Pour une gestion efficace de la procédure de consultation des entreprises, il est convenu que le Coordonnateur
signe au nom et pour le compte de l’ensemble des membres du groupement le marché avec le titulaire retenu sur
la base des besoins exprimés par chaque membre. De même, le Coordonnateur procèdera à la notification de ce
marché au nom et pour le compte des membres du groupement.

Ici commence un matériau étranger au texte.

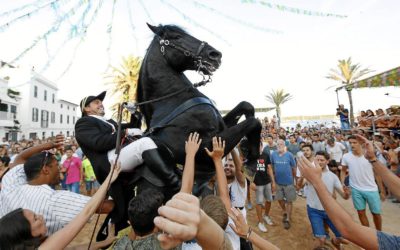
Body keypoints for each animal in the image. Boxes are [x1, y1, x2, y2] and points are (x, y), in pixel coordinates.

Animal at [138, 23, 262, 192]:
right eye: (177, 37)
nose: (215, 55)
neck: (171, 102)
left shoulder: (222, 127)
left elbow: (247, 106)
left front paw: (248, 150)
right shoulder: (206, 149)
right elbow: (254, 122)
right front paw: (251, 164)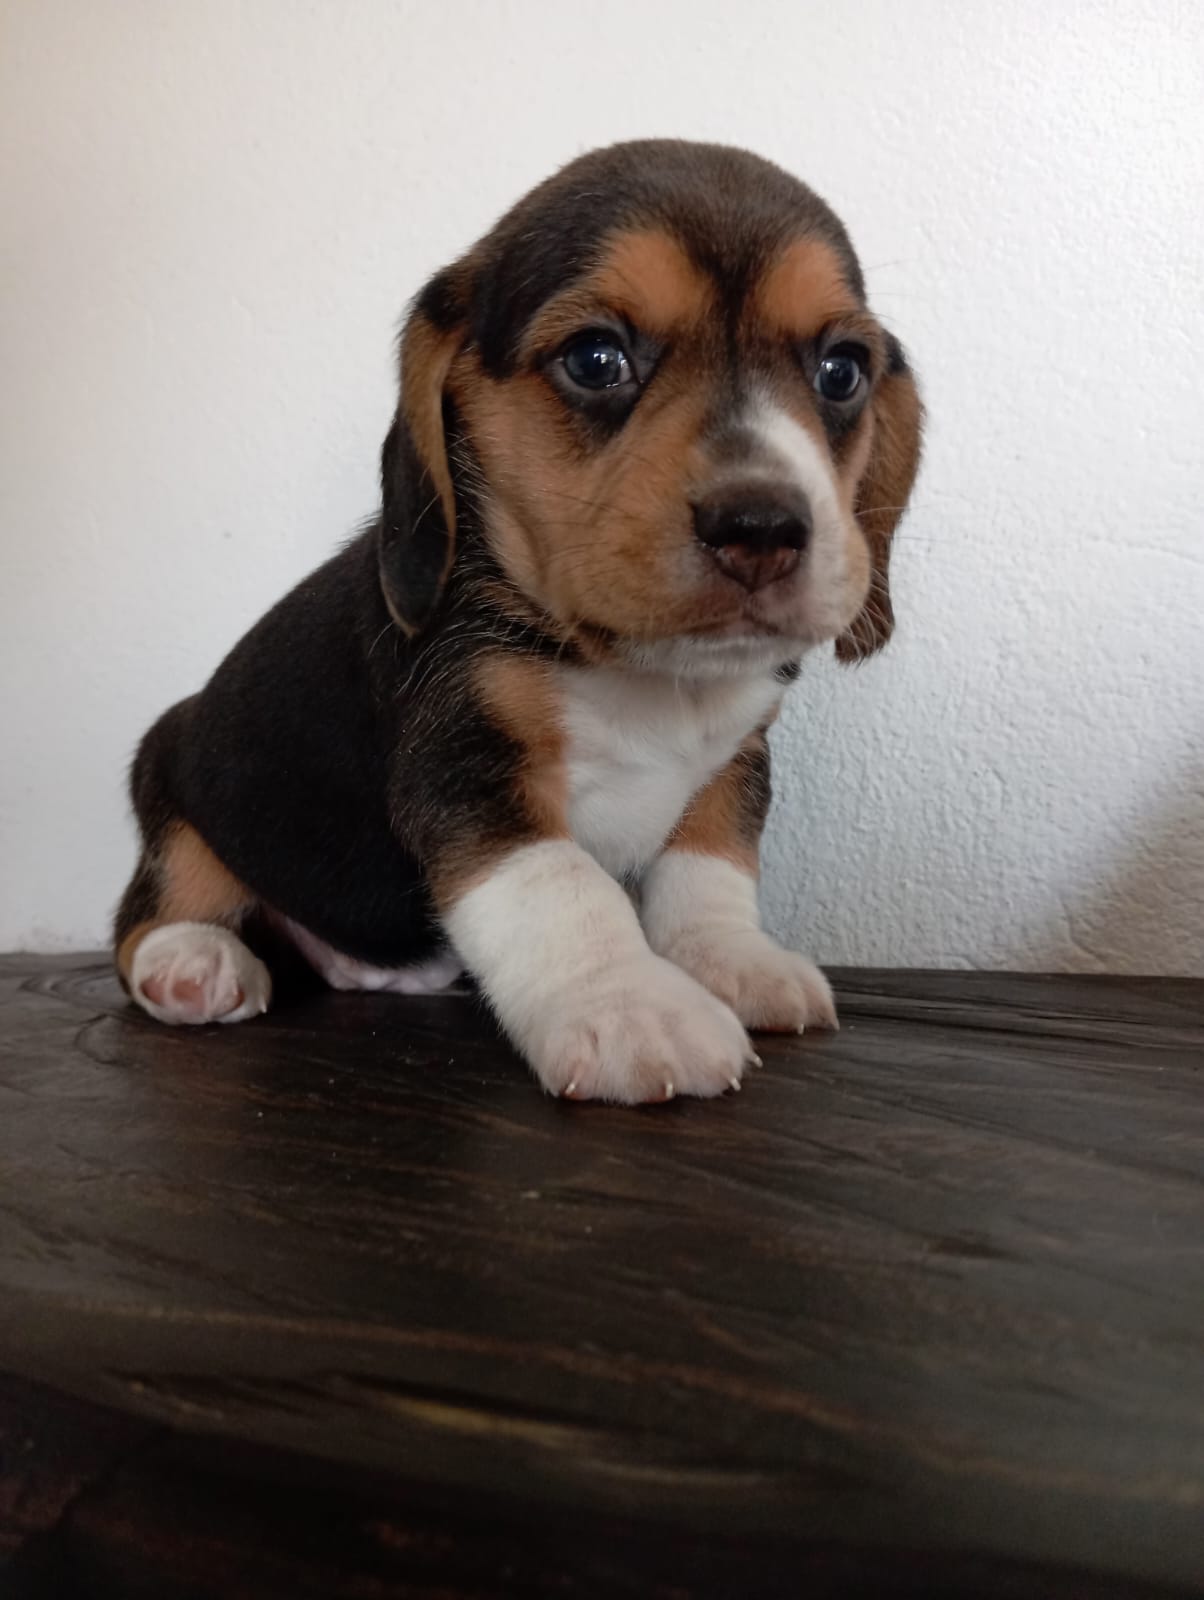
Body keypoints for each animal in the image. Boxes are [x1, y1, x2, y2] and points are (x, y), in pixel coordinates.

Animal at [114, 139, 923, 1104]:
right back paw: (194, 963)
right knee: (152, 910)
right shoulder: (467, 770)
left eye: (841, 372)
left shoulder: (735, 766)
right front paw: (632, 1010)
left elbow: (708, 875)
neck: (650, 675)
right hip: (174, 780)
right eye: (596, 358)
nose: (761, 528)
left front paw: (734, 961)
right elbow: (564, 889)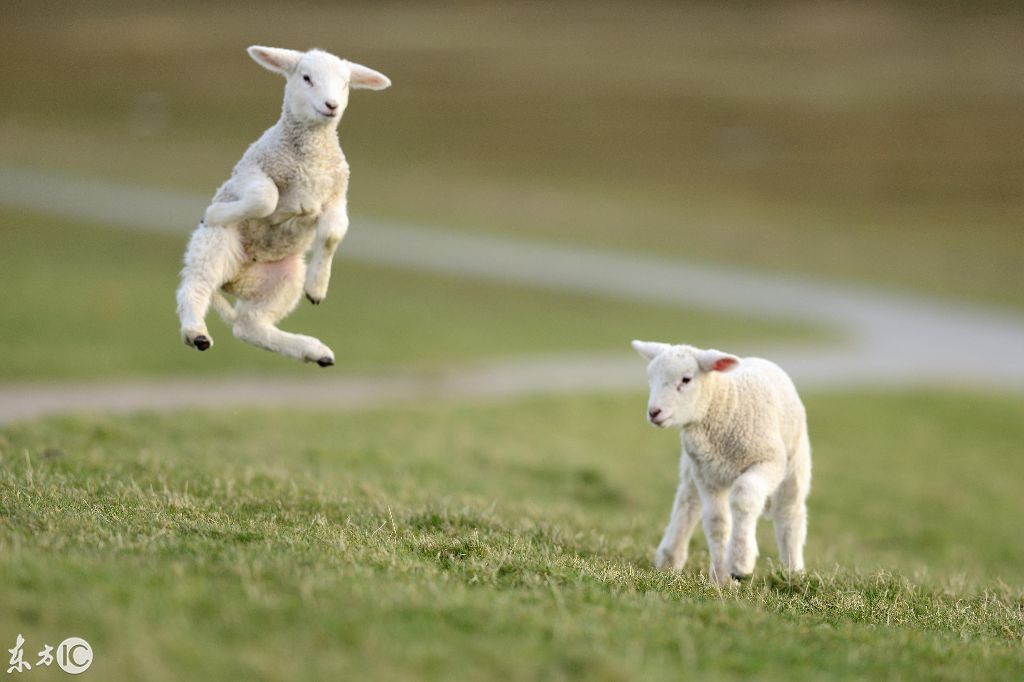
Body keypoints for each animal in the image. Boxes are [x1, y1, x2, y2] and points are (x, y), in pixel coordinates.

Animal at [174, 45, 389, 364]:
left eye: (346, 83)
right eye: (306, 77)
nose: (332, 105)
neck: (312, 153)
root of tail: (236, 279)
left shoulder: (337, 194)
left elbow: (334, 232)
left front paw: (317, 288)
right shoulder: (251, 170)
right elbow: (266, 199)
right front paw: (214, 212)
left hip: (285, 278)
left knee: (249, 326)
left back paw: (314, 351)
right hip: (214, 243)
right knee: (195, 286)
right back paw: (196, 334)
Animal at [626, 339, 811, 585]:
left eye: (686, 379)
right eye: (650, 378)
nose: (654, 412)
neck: (724, 405)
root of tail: (761, 359)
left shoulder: (768, 461)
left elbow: (744, 497)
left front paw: (741, 563)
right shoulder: (707, 475)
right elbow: (717, 522)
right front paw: (722, 578)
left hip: (794, 462)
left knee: (789, 514)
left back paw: (793, 572)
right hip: (691, 469)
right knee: (687, 503)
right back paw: (669, 558)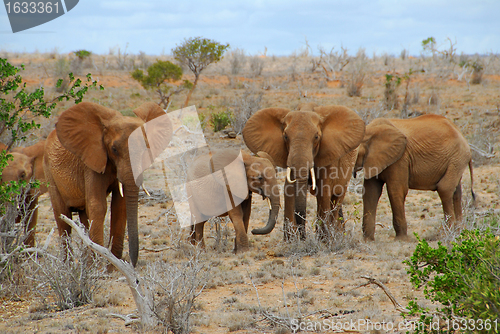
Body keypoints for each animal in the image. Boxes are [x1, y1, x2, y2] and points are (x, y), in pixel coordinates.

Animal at [42, 101, 170, 266]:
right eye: (114, 149)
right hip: (49, 172)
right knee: (63, 219)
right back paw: (67, 267)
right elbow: (98, 206)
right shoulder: (92, 162)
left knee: (84, 217)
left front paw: (112, 268)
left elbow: (120, 207)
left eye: (146, 148)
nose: (132, 263)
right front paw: (99, 268)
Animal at [244, 103, 366, 239]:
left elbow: (324, 190)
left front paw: (323, 240)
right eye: (285, 137)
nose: (253, 231)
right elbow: (289, 189)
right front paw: (291, 240)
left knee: (337, 196)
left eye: (316, 137)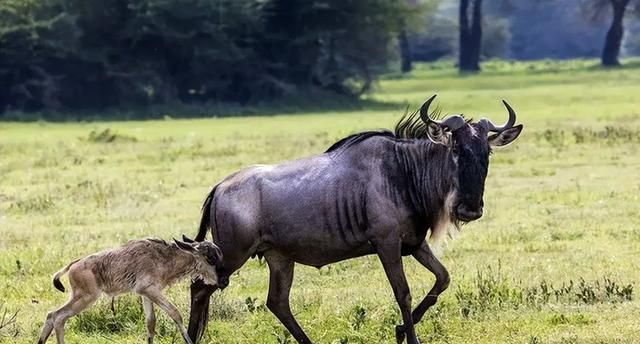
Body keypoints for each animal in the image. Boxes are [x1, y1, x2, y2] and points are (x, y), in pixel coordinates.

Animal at [38, 238, 222, 342]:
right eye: (210, 258)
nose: (222, 281)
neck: (163, 258)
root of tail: (74, 264)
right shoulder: (150, 290)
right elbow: (175, 313)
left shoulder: (146, 294)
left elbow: (150, 323)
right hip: (85, 298)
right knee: (58, 316)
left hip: (80, 298)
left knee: (51, 315)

Décision du conseil municipal :
Le Conseil Municipal, à l’unanimité, et après en avoir délibéré :
─ Approuve l’adhésion de la commune de La Bouëxière au groupement de commandes pour le marché
d’entretiens des réseaux d’eaux pluviales communaux et intercommunaux, aux vidanges des installations
d’assainissement non collectif et l’entretien des réseaux d’eaux usées interne des bâtiments communaux
et intercommunaux ;
─ Approuve la désignation de Liffré-Cormier Communauté en tant que coordonnateur du groupement ;
─ Autoriser Monsieur le Maire à signer la convention de groupement de commandes jointe en annexe ainsi
que les futurs éventuels avenants ;
─ Autorise Monsieur le Maire à signer l’ensemble des pièces du marché nécessaires pour sa bonne
exécution.
L’ordre du jour étant épuisé, la séance est levée à 21h52.